## Task directions
Reproduce the listing below exactly, minus its pictures.
BEGIN Dataset content
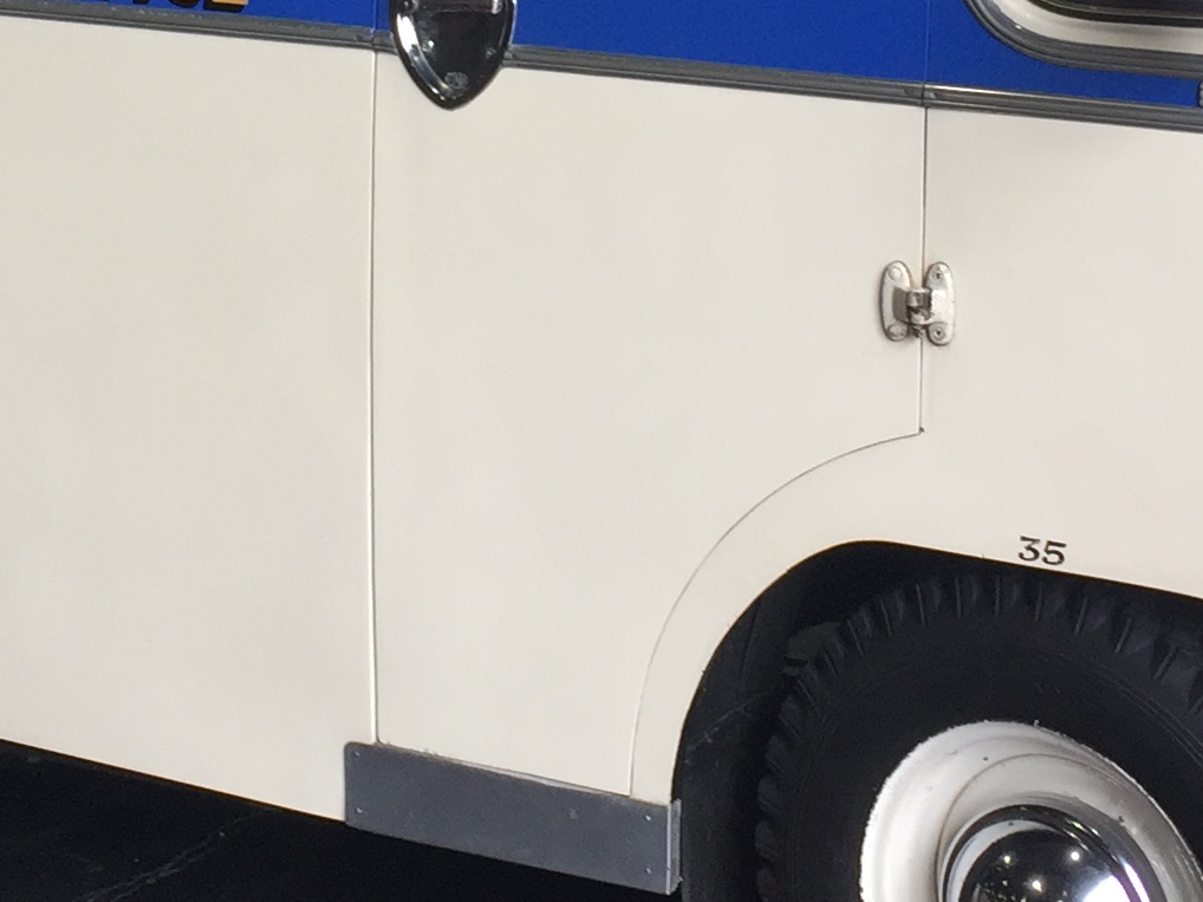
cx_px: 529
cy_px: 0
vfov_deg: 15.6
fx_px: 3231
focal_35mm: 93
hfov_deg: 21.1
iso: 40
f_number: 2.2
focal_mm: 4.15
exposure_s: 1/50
END Dataset content
## Output of the task
cx_px: 529
cy_px: 0
vfov_deg: 15.6
fx_px: 3231
focal_35mm: 93
hfov_deg: 21.1
iso: 40
f_number: 2.2
focal_mm: 4.15
exposure_s: 1/50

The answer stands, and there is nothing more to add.